Whatever the results of the scientific debate turn out to be, Professor Risch’s study is useful for at least two reasons related to economics. First, it confirms the main advantage of free speech. It allows mainstream science and whatever else we know, or think we know, to be challenged. Knowledge that survives free-speech challenges can be given the benefit of the doubt, as John Stuart Mill argued in immortal terms  (On Liberty, 1859):

If even the Newtonian philosophy were not permitted to be questioned, mankind could not feel as complete assurance of its truth as they now do. The beliefs which we have most warrant for, have no safeguard to rest on, but a standing invitation to the whole world to prove them unfounded. If the challenge is not accepted, or is accepted and the attempt fails, we are far enough from certainty still; but we have done the best that the existing state of human reason admits of. … This is the amount of certainty attainable by a fallible being, and this the sole way of attaining it.

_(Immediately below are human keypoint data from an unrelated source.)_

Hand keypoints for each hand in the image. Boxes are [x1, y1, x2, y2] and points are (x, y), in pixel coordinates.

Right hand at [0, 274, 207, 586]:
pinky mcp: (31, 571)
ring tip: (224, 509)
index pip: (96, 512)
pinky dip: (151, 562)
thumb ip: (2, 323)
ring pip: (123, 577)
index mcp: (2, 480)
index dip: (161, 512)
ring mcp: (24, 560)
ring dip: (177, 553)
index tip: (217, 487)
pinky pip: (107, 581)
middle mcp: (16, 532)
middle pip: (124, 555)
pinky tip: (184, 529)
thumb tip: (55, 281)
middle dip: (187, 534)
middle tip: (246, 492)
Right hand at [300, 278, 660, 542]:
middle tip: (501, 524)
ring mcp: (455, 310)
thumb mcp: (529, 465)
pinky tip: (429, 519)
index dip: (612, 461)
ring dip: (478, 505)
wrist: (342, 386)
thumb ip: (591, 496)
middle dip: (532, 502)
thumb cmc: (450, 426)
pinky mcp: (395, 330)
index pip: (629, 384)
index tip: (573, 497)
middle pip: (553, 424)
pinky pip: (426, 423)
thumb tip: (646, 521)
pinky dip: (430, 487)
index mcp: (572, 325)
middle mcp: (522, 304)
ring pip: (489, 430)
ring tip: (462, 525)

In the same vein, I wish the White House would now recognize that the “enemy of the people”—in this case, Newsweek—is helping a minority idea that it itself promotes to receive a wide exposure from the pen of a credible scientist.

Second, Risch’s contrarian claim also helps make an important distinction, on which he himself does not pronounce and which is generally anathema to the public health movement. Whatever “the science” says, it should be left to each individual adult to make his own choices and trade-offs between different benefits and costs and risks as he evaluates them. This applies to which medication and treatment to choose or not to choose. Such freedom, if it were really implemented, might lead to (more) great personal tragedies in the case of individuals who would make these choices without consulting people who know how to think about medical consequences—like medical doctors. But then, tyranny also brings a lot of personal tragedies. Historically, there is no doubt that tyranny maimed and killed many more people than individual medical choice. And in a system of free choice, perhaps individuals would learn or re-learn how to be responsible for their own welfare.